Бунт или утопия?

Задолго до личного знакомства с критиком «Отечественных записок» Достоевский читал его статьи с увлечением. Это было в конце 30‑х и самом начале 40‑х годов, когда Белинский переживал свой глубочайший мировоззренческий кризис, преодолевая период «примирения с действительностью». В то время он еще не оставил вполне своих гегельянских позиций, и это отвечало запросам молодого романтика.

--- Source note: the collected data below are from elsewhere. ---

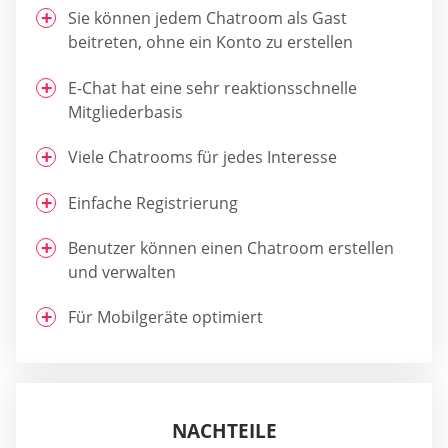
Sie können jedem Chatroom als Gast
beitreten, ohne ein Konto zu erstellen
E-Chat hat eine sehr reaktionsschnelle
Mitgliederbasis
Viele Chatrooms für jedes Interesse
Einfache Registrierung
Benutzer können einen Chatroom erstellen
und verwalten
Für Mobilgeräte optimiert
NACHTEILE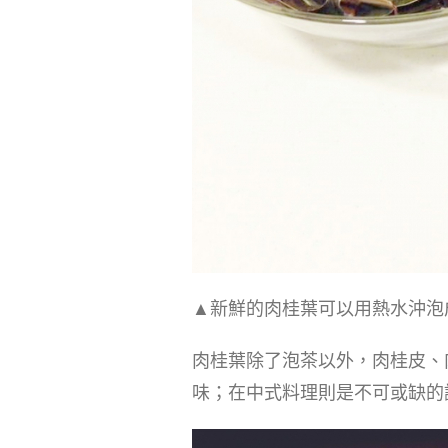
▲新鮮的肉桂葉可以用熱水沖泡
肉桂葉除了泡茶以外，肉桂皮、
味；在中式料理則是不可或缺的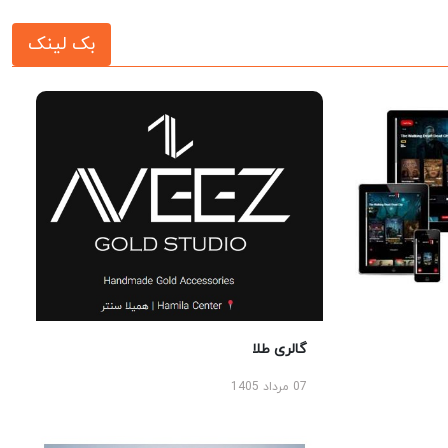
بک لینک
گالری طلا
07 مرداد 1405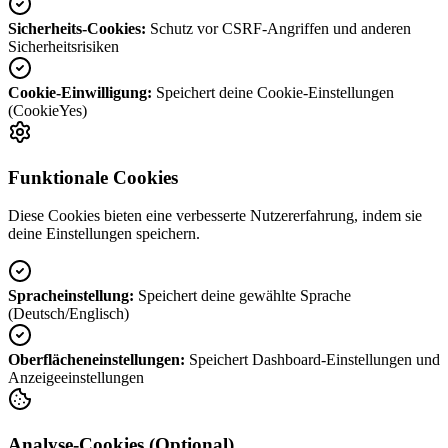
Sicherheits-Cookies:
Schutz vor CSRF-Angriffen und anderen
Sicherheitsrisiken
Cookie-Einwilligung:
Speichert deine Cookie-Einstellungen
(CookieYes)
Funktionale Cookies
Diese Cookies bieten eine verbesserte Nutzererfahrung, indem sie
deine Einstellungen speichern.
Spracheinstellung:
Speichert deine gewählte Sprache
(Deutsch/Englisch)
Oberflächeneinstellungen:
Speichert Dashboard-Einstellungen und
Anzeigeeinstellungen
Analyse-Cookies (Optional)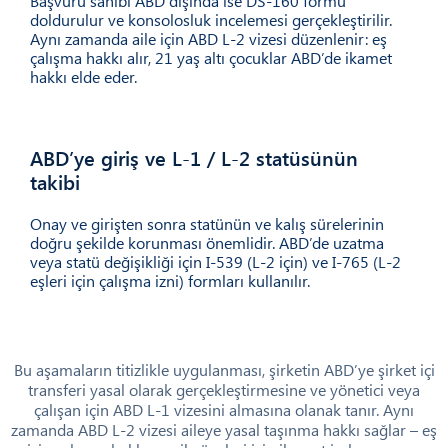
Başvuru sahibi ABD dışında ise DS-160 formu
doldurulur ve konsolosluk incelemesi gerçekleştirilir.
Aynı zamanda aile için ABD L-2 vizesi düzenlenir: eş
çalışma hakkı alır, 21 yaş altı çocuklar ABD’de ikamet
hakkı elde eder.
ABD’ye giriş ve L-1 / L-2 statüsünün
06
takibi
Onay ve girişten sonra statünün ve kalış sürelerinin
doğru şekilde korunması önemlidir. ABD’de uzatma
veya statü değişikliği için I-539 (L-2 için) ve I-765 (L-2
eşleri için çalışma izni) formları kullanılır.
Bu aşamaların titizlikle uygulanması, şirketin ABD’ye şirket içi
transferi yasal olarak gerçekleştirmesine ve yönetici veya
çalışan için ABD L-1 vizesini almasına olanak tanır. Aynı
zamanda ABD L-2 vizesi aileye yasal taşınma hakkı sağlar – eş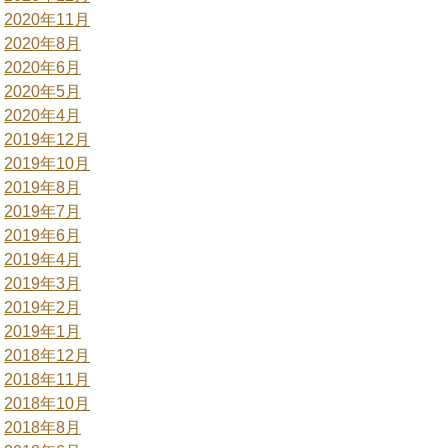
2020年11月
2020年8月
2020年6月
2020年5月
2020年4月
2019年12月
2019年10月
2019年8月
2019年7月
2019年6月
2019年4月
2019年3月
2019年2月
2019年1月
2018年12月
2018年11月
2018年10月
2018年8月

Вскоре решительный поворот Белинского к демократизму и социальности увлекает на новый путь и его ревностного читателя. В 1845 году Достоевский уже мог знать такие статьи зрелого Белинского, как «Парижские тайны», «Сочинения князя Одоевского», «Стихотворения Лермонтова», «Похождения Чичикова» и знаменитый цикл «Сочинения Александра Пушкина» (еще незаконченный). Уже в 1844 году их автор называет благородную задачу показать развратному и эгоистическому обществу зрелище страданий тех несчастных, которые осуждены современной цивилизацией на невежество, нищету, порок и преступления.

Но для молодого Достоевского социализм не путь к революции, а только новая нагорная проповедь или призыв к братству в царстве всеобщей войны за власть и деньги. Утопический социализм сравнивался его вождями с христианством и стремился лишь к обновлению древнего учения в духе современных запросов цивилизации. Это и принял поэт петербургской бедноты, и на такой почве альтруистической «нравственности» и личной «святости» закипела его идейная борьба с великим бунтарем, уже искавшим в новейшем учении о борьбе классов указания для генерального сражения с обреченным миром порабощения и нищеты.

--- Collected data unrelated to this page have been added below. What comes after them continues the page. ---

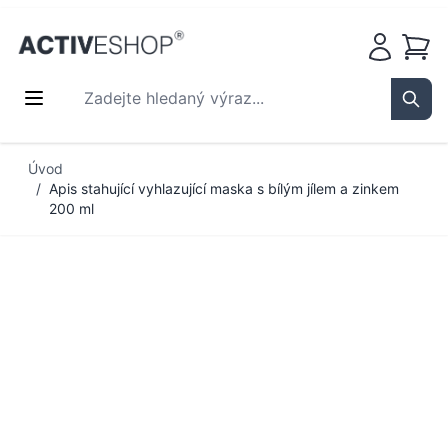
Košík
Zadejte hledaný výraz...
Sear
Přejít na obsah
Úvod
/
Apis stahující vyhlazující maska s bílým jílem a zinkem
200 ml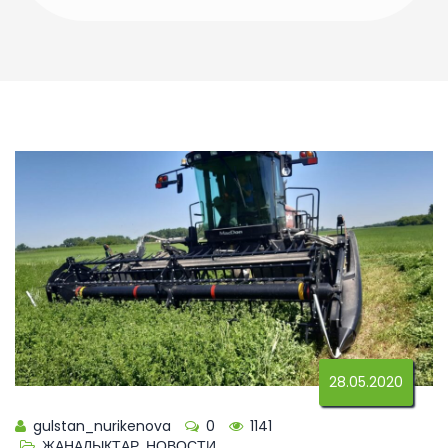
28.05.2020
gulstan_nurikenova
0
1141
ЖАҢАЛЫҚТАР
,
НОВОСТИ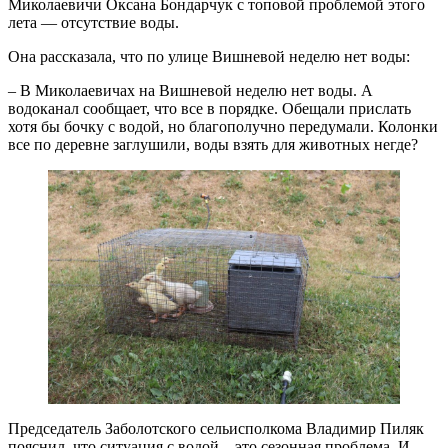
Миколаевичи Оксана Бондарчук с топовой проблемой этого
лета — отсутствие воды.
Она рассказала, что по улице Вишневой неделю нет воды:
– В Миколаевичах на Вишневой неделю нет воды. А
водоканал сообщает, что все в порядке. Обещали прислать
хотя бы бочку с водой, но благополучно передумали. Колонки
все по деревне заглушили, воды взять для животных негде?
Председатель Заболотского сельисполкома Владимир Пиляк
пояснил, что ситуация с водой – это сезонная проблема. И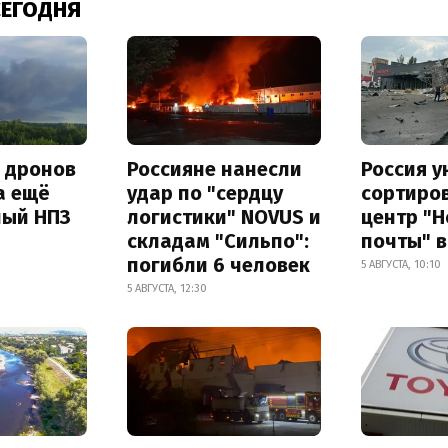
СЕГОДНЯ
а дронов
Россияне нанесли
Россия 
а ещё
удар по "сердцу
сортиро
ный НПЗ
логистики" NOVUS и
центр "
складам "Сильпо":
почты" в
погибли 6 человек
5 АВГУСТА, 10:10
5 АВГУСТА, 12:30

Все это, несомненно, указывает на выдающуюся роль критика в приобщении молодого писателя к передовым социальным течениям эпохи, но одновременно определяет и резкое расхождение их политических ориентаций. Филантроп, написавший «Бедных людей» и сам определявший свой ранний гуманизм как «розовый», «райско‑нравственный», христолюбивый, исключал из своих воззрений якобинские методы государственного переворота, которые декретировал его учитель. В 1849 году Достоевский открыто заявит, что признает Белинского лишь за его давнишние эстетические статьи, «написанные действительно с большим знанием литературного дела». Достоевскому дорога моральная идиллия будущей общины с ее поэзией любви и культом справедливости. Белинский же выступает как приверженец раннего коммунизма, уже прозревающий его грядущий строй, установление которого он признает немыслимым без революционных методов борьбы.

Сохранилось позднейшее свидетельство Достоевского об одной из таких деклараций Белинского, которую великий романист никогда не мог опубликовать в печати.

В 1873 году он говорил Всеволоду Соловьеву:

«– Вот хоть бы о Белинском (он раскрыл № «Гражданина» с первым своим «Дневником писателя»), – разве тут я все сказал, разве то я мог бы сказать! И совсем‑то, совсем его не понимают. Я хотел бы просто привести его собственные слова – и больше ничего… ну, и не мог.

– Да почему же!

– По непечатности.

Он передал мне один разговор с Белинским, который действительно напечатать нельзя и который вызвал с моей стороны замечание, что ведь от слова до дела еще далеко, у каждого человека могут быть самые чудовищные быстролетные мысли и, однако, эти мысли никогда не превращаются в дело, и только иные люди в известные минуты любят с напускным цинизмом как бы похвастаться какой‑нибудь дикой мыслью.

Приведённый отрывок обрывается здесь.